I know the pandemic must be stressful for him as well, so maybe from his point of view he feels as though I wasn’t doing everything in my power to maintain my mental health while he went to work every day as an essential worker risking his health and well-being. But that’s the thing about marriage. We are always both constantly learning. We are constantly learning about what buttons to avoid pushing and how to correct the situation when we’ve already pushed those buttons. I just refuse to be silent when something hurts me, because it will happen again if it is not addressed. After talking through my feelings, we’ve decided that I am going to make the best effort possible to take my medications so that my husband no longer feels the need to ask. I am taking hold of this important responsibility so that it can’t be abused by my husband even though he isn’t trying to abuse it. From now on, my husband will not be asking about my pills when we’re in the middle of an argument or if I’m having a rough day. He’s more than welcome to ask at any other point, but having him refrain from asking this question while I’m struggling will allow me to not feel as though my emotions are being belittled.

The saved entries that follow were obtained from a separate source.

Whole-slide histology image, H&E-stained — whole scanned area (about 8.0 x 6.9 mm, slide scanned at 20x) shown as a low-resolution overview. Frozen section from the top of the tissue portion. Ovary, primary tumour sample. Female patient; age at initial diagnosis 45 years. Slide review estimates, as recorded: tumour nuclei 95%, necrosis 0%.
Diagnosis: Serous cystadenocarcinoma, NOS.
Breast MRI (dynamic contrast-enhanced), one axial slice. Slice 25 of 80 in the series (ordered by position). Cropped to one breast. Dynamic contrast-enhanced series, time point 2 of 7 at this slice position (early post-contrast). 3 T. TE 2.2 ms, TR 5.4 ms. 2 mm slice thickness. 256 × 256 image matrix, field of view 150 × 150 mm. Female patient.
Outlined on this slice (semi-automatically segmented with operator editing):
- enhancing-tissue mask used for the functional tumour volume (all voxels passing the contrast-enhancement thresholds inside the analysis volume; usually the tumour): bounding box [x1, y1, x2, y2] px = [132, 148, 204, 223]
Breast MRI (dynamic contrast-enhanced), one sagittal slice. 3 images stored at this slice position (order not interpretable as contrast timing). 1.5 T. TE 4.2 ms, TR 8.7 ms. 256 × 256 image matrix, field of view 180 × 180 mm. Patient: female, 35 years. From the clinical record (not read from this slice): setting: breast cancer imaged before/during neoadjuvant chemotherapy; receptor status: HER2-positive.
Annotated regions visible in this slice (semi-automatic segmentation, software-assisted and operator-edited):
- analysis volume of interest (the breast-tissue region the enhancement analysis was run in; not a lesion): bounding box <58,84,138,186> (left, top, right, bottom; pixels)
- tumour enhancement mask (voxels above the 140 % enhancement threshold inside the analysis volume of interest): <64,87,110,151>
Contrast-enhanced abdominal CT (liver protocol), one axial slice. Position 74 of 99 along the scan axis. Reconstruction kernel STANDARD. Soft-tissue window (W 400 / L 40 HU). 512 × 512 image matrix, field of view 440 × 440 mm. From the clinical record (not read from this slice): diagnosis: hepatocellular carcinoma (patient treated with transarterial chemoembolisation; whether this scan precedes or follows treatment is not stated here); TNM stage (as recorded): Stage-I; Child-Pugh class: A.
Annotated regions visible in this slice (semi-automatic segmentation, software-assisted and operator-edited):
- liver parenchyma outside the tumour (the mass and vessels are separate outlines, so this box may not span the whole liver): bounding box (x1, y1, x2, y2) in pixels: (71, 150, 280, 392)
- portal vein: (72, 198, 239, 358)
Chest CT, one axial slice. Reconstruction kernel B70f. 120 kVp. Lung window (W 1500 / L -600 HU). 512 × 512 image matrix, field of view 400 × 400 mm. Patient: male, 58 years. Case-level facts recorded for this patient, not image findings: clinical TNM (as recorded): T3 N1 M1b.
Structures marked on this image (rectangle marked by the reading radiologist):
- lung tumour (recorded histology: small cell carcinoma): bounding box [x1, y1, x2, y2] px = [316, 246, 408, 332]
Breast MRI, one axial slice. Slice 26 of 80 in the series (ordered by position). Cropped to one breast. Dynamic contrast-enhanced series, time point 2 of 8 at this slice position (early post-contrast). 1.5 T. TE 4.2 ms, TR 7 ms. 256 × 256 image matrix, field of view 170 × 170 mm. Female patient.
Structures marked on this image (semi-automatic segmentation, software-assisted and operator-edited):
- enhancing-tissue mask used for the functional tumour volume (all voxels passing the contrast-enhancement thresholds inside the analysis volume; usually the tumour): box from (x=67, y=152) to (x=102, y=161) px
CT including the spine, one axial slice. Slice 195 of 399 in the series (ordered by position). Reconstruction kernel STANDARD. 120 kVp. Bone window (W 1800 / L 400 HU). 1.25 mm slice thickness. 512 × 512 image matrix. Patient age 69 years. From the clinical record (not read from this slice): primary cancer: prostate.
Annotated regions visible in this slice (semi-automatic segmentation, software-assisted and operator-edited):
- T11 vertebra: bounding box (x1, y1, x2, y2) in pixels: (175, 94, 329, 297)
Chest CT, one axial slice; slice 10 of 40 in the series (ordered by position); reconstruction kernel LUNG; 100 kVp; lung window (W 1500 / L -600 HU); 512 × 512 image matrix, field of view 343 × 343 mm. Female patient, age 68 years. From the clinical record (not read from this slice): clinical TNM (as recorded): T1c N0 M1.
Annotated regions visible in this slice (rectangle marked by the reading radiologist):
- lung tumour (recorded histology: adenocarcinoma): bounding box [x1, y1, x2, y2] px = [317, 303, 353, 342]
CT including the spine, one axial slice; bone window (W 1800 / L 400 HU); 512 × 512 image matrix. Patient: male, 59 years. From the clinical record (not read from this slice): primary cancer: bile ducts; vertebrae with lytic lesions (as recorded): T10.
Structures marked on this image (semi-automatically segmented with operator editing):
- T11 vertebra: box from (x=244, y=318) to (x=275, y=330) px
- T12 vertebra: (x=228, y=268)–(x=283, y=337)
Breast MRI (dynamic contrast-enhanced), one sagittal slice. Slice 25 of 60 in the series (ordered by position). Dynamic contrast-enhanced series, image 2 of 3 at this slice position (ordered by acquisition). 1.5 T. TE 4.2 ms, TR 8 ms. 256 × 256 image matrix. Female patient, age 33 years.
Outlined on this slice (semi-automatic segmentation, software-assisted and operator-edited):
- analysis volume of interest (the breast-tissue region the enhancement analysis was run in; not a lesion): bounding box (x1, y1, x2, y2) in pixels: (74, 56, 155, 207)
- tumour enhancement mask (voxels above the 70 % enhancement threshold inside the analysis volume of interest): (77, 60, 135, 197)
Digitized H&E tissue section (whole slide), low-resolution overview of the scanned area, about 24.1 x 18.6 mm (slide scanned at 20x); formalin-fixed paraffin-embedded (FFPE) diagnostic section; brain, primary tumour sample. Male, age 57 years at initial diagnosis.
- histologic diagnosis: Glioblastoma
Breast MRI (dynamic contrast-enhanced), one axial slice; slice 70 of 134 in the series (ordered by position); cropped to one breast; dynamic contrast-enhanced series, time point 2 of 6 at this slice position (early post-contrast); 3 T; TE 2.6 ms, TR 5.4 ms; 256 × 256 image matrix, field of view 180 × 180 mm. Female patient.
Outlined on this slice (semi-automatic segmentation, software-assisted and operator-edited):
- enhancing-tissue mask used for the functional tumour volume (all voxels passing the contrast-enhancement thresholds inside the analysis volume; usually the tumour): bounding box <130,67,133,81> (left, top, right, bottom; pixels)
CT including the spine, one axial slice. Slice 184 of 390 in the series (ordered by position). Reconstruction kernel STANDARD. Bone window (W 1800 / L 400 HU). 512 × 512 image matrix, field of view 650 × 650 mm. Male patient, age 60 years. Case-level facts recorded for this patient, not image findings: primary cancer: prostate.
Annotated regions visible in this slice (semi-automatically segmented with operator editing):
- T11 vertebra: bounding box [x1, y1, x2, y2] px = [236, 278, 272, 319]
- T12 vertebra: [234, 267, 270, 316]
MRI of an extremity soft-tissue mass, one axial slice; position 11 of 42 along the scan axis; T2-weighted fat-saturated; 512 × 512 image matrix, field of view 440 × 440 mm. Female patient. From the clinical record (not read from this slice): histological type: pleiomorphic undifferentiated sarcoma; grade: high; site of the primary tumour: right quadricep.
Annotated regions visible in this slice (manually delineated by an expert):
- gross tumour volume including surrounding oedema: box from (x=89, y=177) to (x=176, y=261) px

I know I’m not alone in my fight against depression and many other women can probably empathize with me on what it’s like being the one with a mental illness in a relationship. It can be hard on both us and our significant others, but communication is truly the best way through it. My husband feels it’s his right to know if I’m taking my medications, and I agree. We are a partnership and there should be no secrets. But we were able to reach a healthy compromise to avoid any hurt feeling by communicating. Expressing our feelings every way through it, without being called “sensitive” of course, is the best way forward. I will have my ups and I will have my downs but having someone hold my hand through it all is medication in itself. A medication I will never forget.